Creepy (Kurîpî) de Kiyoshi Kurosawa - 2017
Ceux qui l'ont vu hurlent au retour du maître en terre fantastique, au chef-d'oeuvre, etc. Heureusement que Shangols est là pour apporter un peu de mesure à ces critiques dithyrambiques. Oui, certes, on retrouve avec plaisir notre KK se frottant avec les serials-killers de tout bord, et son film fait penser, par certains côtés à Kaïro et à Cure ; oui, sa mise en scène est vraiment impeccable, il est le maître pour savoir rendre un plan anodin inquiétant par le simple déclenchement d'un souffle de vent, d'un rideau qui bouge ou d'un décadrage bizarre.; oui, il réussit avec virtuosité ce mélange délicat entre film d'horreur et farce, entre burlesque et terreur. Mais à côté de ça, il réalise un film un peu ennuyeux, trop long d'une bonne demi-heure, et son goût pour brouiller les pistes ressemble ici à un acte pas très sincère et rend son film un peu flou. Alors ? Alors j'ai bien aimé Creepy, mais je trouve qu'il constitue un peu un aveu d'échec après les films certes imparfaits mais novateurs qu'il a réalisés récemment. C'était la bonne parole shangolienne du jour, vous pouvez me faire confiance.
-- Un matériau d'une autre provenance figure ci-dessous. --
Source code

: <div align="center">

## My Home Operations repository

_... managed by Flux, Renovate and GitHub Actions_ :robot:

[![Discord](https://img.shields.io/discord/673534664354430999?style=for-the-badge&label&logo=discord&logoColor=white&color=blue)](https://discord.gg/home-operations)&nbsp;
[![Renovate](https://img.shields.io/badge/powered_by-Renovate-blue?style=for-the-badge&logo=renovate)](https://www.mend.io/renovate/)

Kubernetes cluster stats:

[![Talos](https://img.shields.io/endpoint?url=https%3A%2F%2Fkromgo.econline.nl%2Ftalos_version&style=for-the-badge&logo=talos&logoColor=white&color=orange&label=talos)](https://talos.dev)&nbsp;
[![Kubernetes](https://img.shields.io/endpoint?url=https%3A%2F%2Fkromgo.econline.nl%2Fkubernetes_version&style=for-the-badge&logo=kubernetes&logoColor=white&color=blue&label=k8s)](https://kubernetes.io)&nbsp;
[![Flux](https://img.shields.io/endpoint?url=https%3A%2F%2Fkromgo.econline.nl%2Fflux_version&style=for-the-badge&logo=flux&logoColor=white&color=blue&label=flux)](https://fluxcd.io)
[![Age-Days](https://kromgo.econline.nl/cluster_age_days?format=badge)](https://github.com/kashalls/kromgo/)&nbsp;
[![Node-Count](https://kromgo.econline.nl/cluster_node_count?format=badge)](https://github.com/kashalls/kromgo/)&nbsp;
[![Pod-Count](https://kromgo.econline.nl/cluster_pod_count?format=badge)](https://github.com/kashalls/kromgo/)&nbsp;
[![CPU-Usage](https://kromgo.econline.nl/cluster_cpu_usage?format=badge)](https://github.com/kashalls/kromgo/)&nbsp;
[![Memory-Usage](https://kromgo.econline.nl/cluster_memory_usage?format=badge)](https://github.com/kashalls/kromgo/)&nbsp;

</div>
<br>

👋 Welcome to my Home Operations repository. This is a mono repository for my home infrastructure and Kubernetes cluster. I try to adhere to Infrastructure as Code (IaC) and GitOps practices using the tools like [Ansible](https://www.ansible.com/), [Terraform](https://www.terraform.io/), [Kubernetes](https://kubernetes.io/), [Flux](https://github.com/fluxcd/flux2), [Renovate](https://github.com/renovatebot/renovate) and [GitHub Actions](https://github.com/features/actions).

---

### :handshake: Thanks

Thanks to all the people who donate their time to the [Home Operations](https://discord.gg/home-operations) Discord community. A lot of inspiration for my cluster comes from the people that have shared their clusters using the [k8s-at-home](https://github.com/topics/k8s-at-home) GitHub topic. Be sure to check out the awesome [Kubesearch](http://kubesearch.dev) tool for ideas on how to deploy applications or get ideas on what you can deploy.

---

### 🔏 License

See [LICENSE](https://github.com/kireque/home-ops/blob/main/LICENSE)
La scène d'intro est sur-efficace, un interrogatoire de police qui se termine en bain de sang, et on redécouvre que Kuro est le seul à savoir réaliser des scènes aussi froides, mystérieuses et effrayantes. Son serial-killer est un personnage tout à fait dans sa veine, et il sait ajouter la petite touche de fantastique qu'il faut pour qu'on plonge derechef dans l'intrigue et qu'on s'attende à tout (la porte qui s'ouvre toute seule). Après, on se retrouve en compagnie d'un détective qui enquête sur la disparition d'une famille, plusieurs années en arrière, disparition non-élucidée. Ses recherches l'orientent peu à peu vers son voisin, un gusse aussi pathétique qu'effrayant, mystérieux et ridicule à la fois. La sphère familiale va alors se mêler habilement à l'enquête. Pendant une moitié du film, on est à peu près dans le réalisme d'une investigation classique, puis, en plein milieu, le film éclate façon étincelles pour nous emmener subitement vers des domaines beaucoup plus barrés. Avec comme personnage central ce voisin, monstre froid, clownesque, qui, avec l'aide de sa "fille", de sacs d'aspirateurs (!) et de seringues, parvient à envoûter tout son monde. C'est dans l'enfer que va plonger notre bon détective, dans une succession de scènes souvent anodines mais qui, sous la magie de la mise en scène, deviennent immédiatement inquiétantes : la promenade du chien, un repas ou un voyage en bus, se transforment en petits moments d'horreur. La faute à ces plans qui s'attardent souvent sur le vide, à cette fixité de la mise en scène, à ce jeu légèrement faux des personnages, à la façon assez ineffable de filmer. Un léger décadrage sur le couple suffit à déclencher des tonnes de question, la direction des figurants (dans les scènes à la fac) suffit à instaurer le malaise.
Il y a quelques scènes-choc dans le film, comme ces cadavres enfermés dans des sacs transparents, ou comme ces rencontres glaciales entre le voisin et la femme du héros. KK a tout son temps, et en profite pour faire monter la sauce par toutes petites touches, ne lâchant la bride que pour faire le clown le plus souvent (ce merveilleux mélange entre horreur et ridicule dans la scène de la mort de la mère). Mais c'est vrai que, à force de nous faire patienter, il est obligé de produire pas mal de scènes inutiles, un peu ennuyeuses. De plus, il s'enferme dans un système d'ellipses et de surenchère dans le torve qui fait perdre le fil de l'intrigue dans le dernier tiers. On a du coup un peu la même impression qu'avec Kitano et ses polars gore : Kuro s'est senti obligé de montrer qu'il savait encore réaliser des films noirs et de genre, la preuve est éclatante, mais sent un peu la redite, le savoir-faire facile. Ce film n'atteint pas la profondeur de ses glorieux aînés, et la mise en scène, même brillante, même maîtrisée à la perfection, est une simple répétition de ce que le gars fait depuis des années. Un immense plaisir de divertissement, oui, et la preuve irréfutable que Kurosawa est le plus grand ; mais un retour à ses anciennes amours qui sent un peu l'obligation de manger.